La plus opaque, mais aussi la plus puissante et tentaculaire des agences d'espionnage russes, la Direction générale des renseignements de l'état-major des forces armées (GRU), a été créée en 1918. Rival historique du FSB (ex-KGB) depuis la période soviétique, le GRU est dirigé depuis 2016 par le général Igor Korobov, sous sanctions américaines en tant que «proche de Vladimir Poutine». Et continue de tenir tête au FSB dans ce que l'on appelle «la guerre des tours» au Kremlin, c'est-à-dire les luttes d'influences. En matière de géopolitique, le GRU, comme le ministère de la Défense russe dont il relève, est partisan d'une ligne dure dans les relations avec l'Occident, et donc de confrontation avec l'Otan. Plus étendu que ses homologues occidentaux, le GRU dispose d'un vaste réseau d'agents à l'étranger mais aussi d'unités militaires d'élite - les Spetznaz - et d'un département de renseignement d'origine électromagnétique - l'équivalent de la NSA américaine.
«Une agence de renseignement militaire gonflée aux stéroïdes, résume le spécialiste des services de sécurité russes Mark Galeotti. Le GRU se considère comme un outil de guerre. Ses agents comme des soldats, pour lesquels seul le résultat compte. Les risques et les coûts ne sont pas très importants. Ils prennent donc plus de risques que les autres espions, et ont plus de chances de se faire attraper.»

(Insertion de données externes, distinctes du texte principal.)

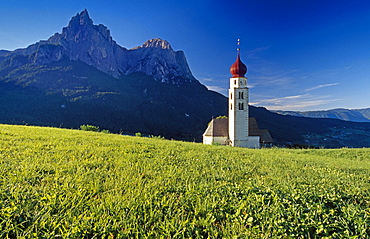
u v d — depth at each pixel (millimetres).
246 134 33688
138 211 3979
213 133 35094
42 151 7824
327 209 4391
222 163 8625
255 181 6297
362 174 8789
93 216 3715
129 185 5145
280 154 14391
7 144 8367
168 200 4473
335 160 13703
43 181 5016
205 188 5230
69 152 8156
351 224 3971
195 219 3879
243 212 4191
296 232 3680
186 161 8477
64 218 3586
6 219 3393
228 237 3477
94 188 4789
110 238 3312
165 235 3441
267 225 3863
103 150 8961
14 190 4352
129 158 7992
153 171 6520
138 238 3383
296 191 5184
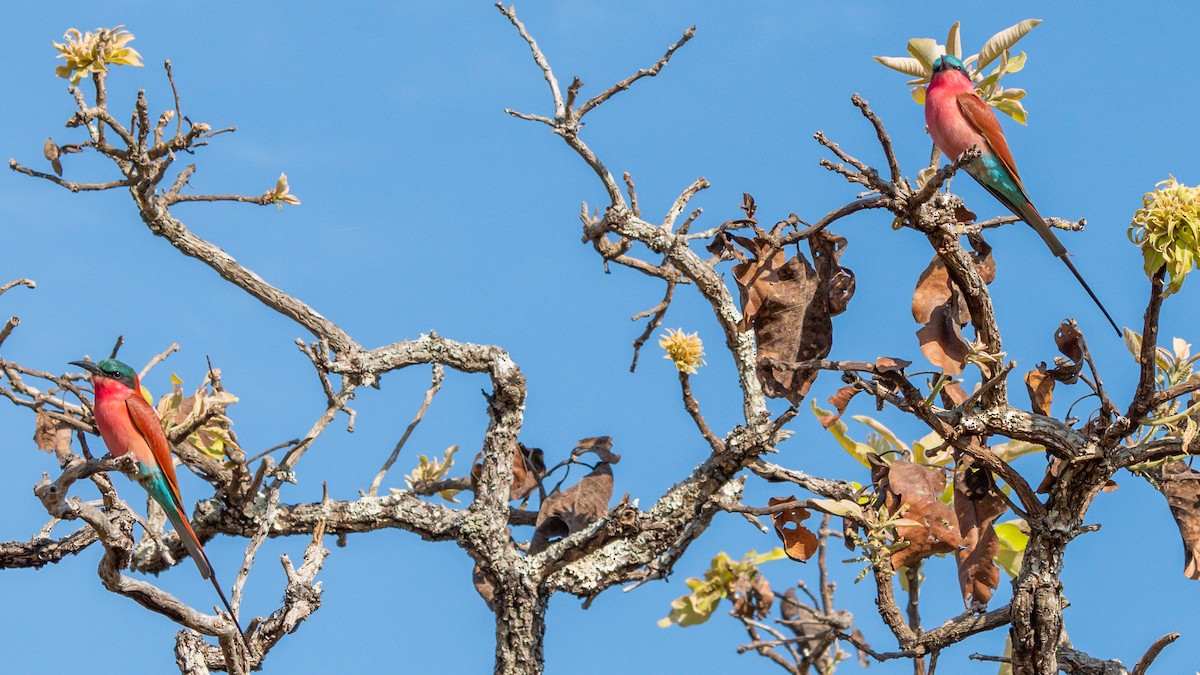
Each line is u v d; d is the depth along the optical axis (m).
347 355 12.16
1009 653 12.08
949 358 10.29
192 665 10.84
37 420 11.57
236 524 11.73
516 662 11.64
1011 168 10.84
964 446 10.36
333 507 11.85
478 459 12.46
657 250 12.17
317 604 11.14
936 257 10.57
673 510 11.89
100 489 9.50
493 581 11.80
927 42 11.30
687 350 11.77
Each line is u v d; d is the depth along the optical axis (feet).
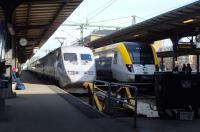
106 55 98.32
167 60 208.64
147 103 60.59
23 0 59.21
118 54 88.74
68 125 34.04
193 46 95.50
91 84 54.44
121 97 43.70
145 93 84.94
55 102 54.75
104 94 46.68
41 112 43.19
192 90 37.70
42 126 33.53
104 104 46.19
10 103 53.11
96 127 32.86
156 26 90.07
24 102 54.60
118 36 115.03
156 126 33.37
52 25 105.40
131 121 36.11
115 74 90.99
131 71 84.58
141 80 84.58
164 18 80.28
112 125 33.86
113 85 43.14
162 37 108.68
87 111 43.86
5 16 58.49
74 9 82.48
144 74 84.84
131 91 52.13
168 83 37.68
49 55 120.26
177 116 37.76
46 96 65.36
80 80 85.30
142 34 106.52
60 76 89.20
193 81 37.70
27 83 115.55
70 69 85.76
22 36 124.06
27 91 77.82
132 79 84.33
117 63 89.10
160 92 37.96
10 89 61.26
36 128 32.50
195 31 90.79
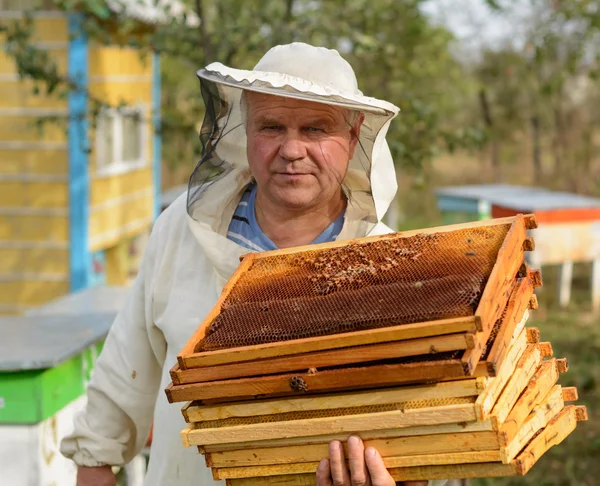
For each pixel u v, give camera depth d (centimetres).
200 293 192
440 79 947
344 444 147
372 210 189
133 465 347
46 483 298
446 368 133
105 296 414
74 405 321
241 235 194
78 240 646
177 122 585
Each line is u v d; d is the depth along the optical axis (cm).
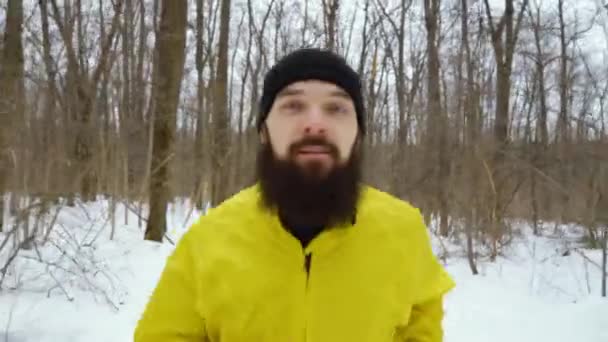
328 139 115
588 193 683
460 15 1158
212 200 1266
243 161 1442
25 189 539
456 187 776
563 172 810
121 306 499
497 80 990
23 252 554
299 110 118
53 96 663
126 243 755
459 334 468
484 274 667
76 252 532
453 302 560
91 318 451
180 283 126
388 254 123
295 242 118
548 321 494
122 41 1378
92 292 498
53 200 570
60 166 616
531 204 992
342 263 118
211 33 1678
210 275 119
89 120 922
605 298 549
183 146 1653
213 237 125
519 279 648
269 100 126
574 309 517
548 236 884
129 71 1573
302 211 116
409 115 1288
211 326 119
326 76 119
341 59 126
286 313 114
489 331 472
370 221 125
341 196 117
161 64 832
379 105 1758
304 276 117
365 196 131
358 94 129
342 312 115
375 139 1239
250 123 1427
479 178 727
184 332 123
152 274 625
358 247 120
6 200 594
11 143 552
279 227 118
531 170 815
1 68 623
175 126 847
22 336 400
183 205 1442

Actif dans les guerres de Tchétchénie (1994-1996 et 1999-2006), pendant le conflit en Géorgie (2008), dans le Donbass et en Syrie plus récemment, le GRU est devenu le nouveau visage de la vilainie des Russes sur la scène internationale. Depuis 2014, à mesure que les relations entre la Russie et l'Occident se sont détériorées, ses opérations se sont multipliées, ou du moins sont devenues plus visibles. «Le Kremlin a lâché la bride, se considérant dans une guerre ouverte», d'après Galeotti. Soupçonné d'être derrière une constellation de groupes de hackers ayant mené des cyberattaques contre l'Agence mondiale antidopage et des médias, le GRU est accusé par les Américains d'avoir piraté les ordinateurs du Parti démocrate et influencé la présidentielle en 2016. Les Britanniques assurent que deux de ses agents ont empoisonné Sergeï Skripal. «L'effet d'accumulation vient du fait que les opérations interceptées sont rendues publiques, car les Occidentaux sont lassés par les excursions incessantes des Russes», conclut Galeotti.